### ТЕКСТ ДЛЯ ЧТЕНИЯ
А вот у нас в Н-ске была группа совсем другая; и хотя ее музыкальная продукция хромает на обе ноги, свистит пробитым легким и вообще глуховата и подслеповата, история какая-никакая у группы есть. Вот ее и расскажем вкратце.
Жила-была одна студенческая компания — жили не тужили, попивали агдамчик, послушивали дисочки, покуривали беломорчик. Бренькали на ги-тарках, сочиняли раз в год пару песенок на радость любезным нестрогим девицам. Да, вот еще что: книжки любили. Тоннами поглощали Маркеса с Кортасаром, Фолкнера с Сэлинджером, Кобо Абэ с Кэндзабуро Оэ. Читали писателей заграничных и про заграничную жизнь. Мечтали сидеть вот так, запросто, в университетском кафе, болтать с Фрэнни, прихлебывать “Маргариту” и поглощать сэндвич с цыпленком, не подозревая, что хитроумная Рита Райт-Ковалева злонамеренно подсовывает тебе — увы! — бутерброд с курицей. Очень хотели всего этого — одинокого, стоического, слегка пижонского. А на самом деле сидели парни на волжском откосе, давились бор-мотой, заедали ее жареным пирожком по десять копеек и трепались о том, когда же знакомый мужичок с пластиночного толчка привезет в их город последний “Кримсон”. И были счастливы меж тем. Как-то раз вздумали пацаны создать рок-группу. Название придумали умное, из книжки. То ли “Свин Свана”, то ли “Вентиль Вентейля”. Затем принялись творить.

### ПИСЬМЕННОЕ ЗАДАНИЕ A
Перепишите без изменений фрагмент из строк ниже: от строки с «In order to click on frying» до строки с «The point at» включительно.

### ПОКАЗАННЫЙ МАТЕРИАЛ
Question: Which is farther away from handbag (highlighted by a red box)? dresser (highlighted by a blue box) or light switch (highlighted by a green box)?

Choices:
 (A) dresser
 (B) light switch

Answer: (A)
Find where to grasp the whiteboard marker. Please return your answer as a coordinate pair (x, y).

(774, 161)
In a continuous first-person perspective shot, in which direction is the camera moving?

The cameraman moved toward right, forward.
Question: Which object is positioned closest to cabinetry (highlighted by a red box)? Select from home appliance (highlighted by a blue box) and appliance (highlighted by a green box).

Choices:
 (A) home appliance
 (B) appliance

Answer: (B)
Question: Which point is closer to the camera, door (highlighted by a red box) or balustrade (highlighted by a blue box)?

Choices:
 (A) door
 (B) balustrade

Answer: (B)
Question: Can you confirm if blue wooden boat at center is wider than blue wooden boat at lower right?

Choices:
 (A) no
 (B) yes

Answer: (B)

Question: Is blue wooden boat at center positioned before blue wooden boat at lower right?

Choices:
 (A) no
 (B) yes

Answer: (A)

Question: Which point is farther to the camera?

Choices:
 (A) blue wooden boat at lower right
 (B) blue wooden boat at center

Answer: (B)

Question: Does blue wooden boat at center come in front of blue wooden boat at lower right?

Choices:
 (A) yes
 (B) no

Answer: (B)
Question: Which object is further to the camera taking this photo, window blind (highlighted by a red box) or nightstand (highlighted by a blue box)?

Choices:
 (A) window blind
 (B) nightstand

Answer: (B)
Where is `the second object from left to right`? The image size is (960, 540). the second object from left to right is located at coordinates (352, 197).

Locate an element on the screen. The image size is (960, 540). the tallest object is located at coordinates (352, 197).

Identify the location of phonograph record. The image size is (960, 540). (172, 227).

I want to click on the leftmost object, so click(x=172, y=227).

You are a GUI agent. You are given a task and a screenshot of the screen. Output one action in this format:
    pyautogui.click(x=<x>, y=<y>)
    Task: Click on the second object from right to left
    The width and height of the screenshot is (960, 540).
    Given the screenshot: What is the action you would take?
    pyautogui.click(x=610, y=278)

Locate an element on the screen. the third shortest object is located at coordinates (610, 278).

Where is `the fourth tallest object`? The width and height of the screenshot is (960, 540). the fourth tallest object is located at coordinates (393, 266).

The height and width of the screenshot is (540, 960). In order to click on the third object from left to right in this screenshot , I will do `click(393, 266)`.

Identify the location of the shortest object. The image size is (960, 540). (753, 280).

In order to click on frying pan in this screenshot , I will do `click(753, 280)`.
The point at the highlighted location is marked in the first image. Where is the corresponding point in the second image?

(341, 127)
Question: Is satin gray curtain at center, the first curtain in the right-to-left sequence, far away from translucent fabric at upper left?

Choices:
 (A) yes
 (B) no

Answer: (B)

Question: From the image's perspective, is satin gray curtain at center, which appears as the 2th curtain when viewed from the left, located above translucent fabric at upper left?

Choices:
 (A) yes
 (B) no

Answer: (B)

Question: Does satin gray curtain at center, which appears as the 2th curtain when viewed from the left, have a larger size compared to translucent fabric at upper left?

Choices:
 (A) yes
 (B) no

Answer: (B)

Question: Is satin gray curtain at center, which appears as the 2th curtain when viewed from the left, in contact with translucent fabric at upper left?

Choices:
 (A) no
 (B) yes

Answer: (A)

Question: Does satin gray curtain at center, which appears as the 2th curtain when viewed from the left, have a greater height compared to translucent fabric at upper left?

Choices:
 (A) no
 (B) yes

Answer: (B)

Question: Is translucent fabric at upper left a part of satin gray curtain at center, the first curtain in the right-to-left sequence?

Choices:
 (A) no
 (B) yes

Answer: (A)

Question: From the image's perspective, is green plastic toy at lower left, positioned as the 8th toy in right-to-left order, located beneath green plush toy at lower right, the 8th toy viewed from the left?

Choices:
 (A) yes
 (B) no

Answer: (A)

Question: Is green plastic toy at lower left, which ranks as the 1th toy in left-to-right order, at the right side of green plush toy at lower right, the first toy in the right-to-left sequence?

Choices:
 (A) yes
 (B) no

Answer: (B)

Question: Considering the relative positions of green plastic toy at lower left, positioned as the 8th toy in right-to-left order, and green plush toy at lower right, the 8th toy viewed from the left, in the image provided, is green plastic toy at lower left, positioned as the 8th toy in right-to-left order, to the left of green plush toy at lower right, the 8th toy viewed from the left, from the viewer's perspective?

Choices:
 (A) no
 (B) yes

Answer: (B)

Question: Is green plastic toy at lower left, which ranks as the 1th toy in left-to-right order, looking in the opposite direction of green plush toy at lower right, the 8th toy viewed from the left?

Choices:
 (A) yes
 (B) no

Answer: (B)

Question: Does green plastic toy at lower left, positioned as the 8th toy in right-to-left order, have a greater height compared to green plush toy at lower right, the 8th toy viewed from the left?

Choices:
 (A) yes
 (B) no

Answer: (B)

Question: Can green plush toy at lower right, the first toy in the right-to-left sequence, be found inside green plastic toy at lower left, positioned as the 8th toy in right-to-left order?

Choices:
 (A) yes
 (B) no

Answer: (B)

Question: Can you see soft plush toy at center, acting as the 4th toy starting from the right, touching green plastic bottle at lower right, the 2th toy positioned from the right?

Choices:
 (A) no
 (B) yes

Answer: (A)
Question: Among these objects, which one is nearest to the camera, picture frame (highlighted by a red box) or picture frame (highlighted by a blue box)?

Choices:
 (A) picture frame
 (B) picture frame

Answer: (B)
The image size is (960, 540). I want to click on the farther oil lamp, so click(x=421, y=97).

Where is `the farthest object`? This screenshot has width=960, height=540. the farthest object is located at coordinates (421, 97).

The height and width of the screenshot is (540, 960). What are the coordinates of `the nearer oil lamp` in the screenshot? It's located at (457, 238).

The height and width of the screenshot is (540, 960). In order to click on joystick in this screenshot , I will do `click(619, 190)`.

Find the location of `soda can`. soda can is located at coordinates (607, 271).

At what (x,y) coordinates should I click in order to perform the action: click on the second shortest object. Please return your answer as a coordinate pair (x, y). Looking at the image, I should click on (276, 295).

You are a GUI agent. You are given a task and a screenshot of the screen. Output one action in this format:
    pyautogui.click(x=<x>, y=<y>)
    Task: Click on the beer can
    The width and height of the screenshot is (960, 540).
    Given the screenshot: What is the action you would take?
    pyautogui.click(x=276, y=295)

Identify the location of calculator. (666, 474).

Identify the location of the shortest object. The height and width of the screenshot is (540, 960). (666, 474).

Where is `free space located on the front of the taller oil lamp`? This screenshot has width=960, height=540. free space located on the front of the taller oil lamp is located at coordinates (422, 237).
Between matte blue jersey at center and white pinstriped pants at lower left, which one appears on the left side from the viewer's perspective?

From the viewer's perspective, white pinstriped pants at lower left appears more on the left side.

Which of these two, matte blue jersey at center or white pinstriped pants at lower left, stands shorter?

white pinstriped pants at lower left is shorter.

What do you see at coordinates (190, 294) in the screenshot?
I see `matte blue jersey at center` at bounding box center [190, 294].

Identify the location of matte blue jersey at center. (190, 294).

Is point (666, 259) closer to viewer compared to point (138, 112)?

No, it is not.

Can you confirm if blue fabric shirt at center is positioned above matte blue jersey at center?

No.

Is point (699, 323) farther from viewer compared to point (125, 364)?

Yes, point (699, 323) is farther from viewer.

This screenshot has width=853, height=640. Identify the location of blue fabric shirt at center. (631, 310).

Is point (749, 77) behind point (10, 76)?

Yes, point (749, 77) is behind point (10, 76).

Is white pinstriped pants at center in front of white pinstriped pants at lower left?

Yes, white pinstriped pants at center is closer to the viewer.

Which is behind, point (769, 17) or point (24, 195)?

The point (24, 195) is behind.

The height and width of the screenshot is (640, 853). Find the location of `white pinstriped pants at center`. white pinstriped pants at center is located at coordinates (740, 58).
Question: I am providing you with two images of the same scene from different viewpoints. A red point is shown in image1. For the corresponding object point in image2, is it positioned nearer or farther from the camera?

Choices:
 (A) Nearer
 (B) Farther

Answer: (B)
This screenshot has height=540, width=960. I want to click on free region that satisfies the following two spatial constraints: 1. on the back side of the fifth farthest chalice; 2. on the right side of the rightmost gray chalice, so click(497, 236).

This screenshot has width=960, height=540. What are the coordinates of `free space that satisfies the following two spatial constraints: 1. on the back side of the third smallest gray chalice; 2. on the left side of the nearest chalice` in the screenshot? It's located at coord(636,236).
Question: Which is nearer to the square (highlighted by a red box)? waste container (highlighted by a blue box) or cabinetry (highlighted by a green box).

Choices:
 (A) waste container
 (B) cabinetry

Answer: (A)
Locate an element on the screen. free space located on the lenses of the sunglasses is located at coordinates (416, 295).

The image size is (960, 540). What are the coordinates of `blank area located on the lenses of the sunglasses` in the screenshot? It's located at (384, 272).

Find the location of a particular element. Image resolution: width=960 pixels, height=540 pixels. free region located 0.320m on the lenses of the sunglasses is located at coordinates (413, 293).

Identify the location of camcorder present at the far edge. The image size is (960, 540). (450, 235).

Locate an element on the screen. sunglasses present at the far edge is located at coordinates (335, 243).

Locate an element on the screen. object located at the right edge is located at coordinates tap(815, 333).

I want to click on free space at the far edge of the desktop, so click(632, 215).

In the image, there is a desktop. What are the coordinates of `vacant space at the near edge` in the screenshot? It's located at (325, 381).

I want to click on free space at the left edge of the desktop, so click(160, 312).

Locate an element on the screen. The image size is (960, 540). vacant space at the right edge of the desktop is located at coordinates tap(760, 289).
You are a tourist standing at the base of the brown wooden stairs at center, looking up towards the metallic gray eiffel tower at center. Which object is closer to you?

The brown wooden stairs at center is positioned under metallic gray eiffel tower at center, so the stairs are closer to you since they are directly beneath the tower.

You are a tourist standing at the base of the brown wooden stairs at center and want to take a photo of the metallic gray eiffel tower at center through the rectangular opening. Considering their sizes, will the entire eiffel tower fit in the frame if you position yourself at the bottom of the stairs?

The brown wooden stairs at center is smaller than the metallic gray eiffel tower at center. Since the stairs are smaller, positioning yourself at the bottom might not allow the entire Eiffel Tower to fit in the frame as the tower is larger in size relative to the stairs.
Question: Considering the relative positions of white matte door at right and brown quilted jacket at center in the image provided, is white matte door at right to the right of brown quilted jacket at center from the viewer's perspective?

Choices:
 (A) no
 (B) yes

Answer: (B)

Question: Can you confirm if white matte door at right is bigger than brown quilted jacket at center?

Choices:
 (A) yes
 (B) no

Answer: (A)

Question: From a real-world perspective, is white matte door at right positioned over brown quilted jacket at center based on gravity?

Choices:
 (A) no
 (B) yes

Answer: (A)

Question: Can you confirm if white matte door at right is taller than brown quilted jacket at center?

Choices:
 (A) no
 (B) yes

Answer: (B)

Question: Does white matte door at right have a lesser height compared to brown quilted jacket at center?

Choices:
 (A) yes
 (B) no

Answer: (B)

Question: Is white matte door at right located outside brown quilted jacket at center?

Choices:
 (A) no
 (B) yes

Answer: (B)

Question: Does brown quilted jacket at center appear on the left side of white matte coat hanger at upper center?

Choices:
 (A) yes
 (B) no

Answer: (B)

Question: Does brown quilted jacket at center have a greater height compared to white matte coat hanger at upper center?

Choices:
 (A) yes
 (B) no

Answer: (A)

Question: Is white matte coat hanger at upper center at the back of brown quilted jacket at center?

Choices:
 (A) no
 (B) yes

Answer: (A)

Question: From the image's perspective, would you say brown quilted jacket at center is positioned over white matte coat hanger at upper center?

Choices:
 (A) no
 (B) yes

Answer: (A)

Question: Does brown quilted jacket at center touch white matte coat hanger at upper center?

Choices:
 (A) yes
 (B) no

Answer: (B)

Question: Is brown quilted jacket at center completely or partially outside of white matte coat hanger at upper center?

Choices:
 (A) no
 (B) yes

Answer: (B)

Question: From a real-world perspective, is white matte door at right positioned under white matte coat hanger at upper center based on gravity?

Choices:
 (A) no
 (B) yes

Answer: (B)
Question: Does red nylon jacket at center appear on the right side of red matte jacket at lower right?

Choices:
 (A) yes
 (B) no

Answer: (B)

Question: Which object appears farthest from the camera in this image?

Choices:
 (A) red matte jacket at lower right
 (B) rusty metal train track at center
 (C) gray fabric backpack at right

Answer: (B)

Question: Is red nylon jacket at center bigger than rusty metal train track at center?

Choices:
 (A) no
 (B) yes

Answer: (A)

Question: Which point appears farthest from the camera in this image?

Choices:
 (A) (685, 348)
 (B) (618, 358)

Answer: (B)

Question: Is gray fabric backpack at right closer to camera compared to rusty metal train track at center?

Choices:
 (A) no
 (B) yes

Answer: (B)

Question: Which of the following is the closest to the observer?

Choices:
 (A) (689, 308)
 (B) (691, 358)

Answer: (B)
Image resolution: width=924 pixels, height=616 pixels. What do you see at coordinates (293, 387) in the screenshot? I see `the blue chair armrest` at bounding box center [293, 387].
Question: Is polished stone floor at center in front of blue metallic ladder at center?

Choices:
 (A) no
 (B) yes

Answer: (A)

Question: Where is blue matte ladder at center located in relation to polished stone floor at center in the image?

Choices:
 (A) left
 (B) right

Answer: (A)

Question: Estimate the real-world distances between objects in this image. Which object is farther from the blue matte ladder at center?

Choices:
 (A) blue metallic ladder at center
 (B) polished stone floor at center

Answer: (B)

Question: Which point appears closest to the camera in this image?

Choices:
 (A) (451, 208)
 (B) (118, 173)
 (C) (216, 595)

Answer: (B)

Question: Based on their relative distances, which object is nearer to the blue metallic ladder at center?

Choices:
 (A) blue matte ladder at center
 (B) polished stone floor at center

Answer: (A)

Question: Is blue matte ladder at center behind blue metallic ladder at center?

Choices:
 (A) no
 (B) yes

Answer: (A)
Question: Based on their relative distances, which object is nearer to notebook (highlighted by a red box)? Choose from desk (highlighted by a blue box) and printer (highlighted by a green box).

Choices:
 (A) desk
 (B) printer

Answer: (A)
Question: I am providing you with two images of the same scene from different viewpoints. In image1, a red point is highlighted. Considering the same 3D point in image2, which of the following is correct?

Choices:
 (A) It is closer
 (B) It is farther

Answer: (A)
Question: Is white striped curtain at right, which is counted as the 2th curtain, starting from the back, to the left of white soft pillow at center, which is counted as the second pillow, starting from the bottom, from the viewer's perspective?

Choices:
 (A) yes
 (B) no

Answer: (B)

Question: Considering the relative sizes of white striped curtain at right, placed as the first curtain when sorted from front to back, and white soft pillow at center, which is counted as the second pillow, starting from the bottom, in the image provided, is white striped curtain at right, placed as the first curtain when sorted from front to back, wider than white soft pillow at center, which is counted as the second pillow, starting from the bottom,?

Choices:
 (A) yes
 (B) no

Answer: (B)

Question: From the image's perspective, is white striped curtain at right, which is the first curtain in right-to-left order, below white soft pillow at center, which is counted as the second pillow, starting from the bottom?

### ПИСЬМЕННОЕ ЗАДАНИЕ B
Повторите дословно отрывок из текста для чтения: от слов «А вот у нас» до слов «и расскажем вкратце.» включительно.

### ПРАВИЛЬНЫЙ ОТВЕТ A
In order to click on frying pan in this screenshot , I will do `click(753, 280)`.
The point at the highlighted location is marked in the first image. Where is the corresponding point in the second image?

### ПРАВИЛЬНЫЙ ОТВЕТ B
А вот у нас в Н-ске была группа совсем другая; и хотя ее музыкальная продукция хромает на обе ноги, свистит пробитым легким и вообще глуховата и подслеповата, история какая-никакая у группы есть. Вот ее и расскажем вкратце.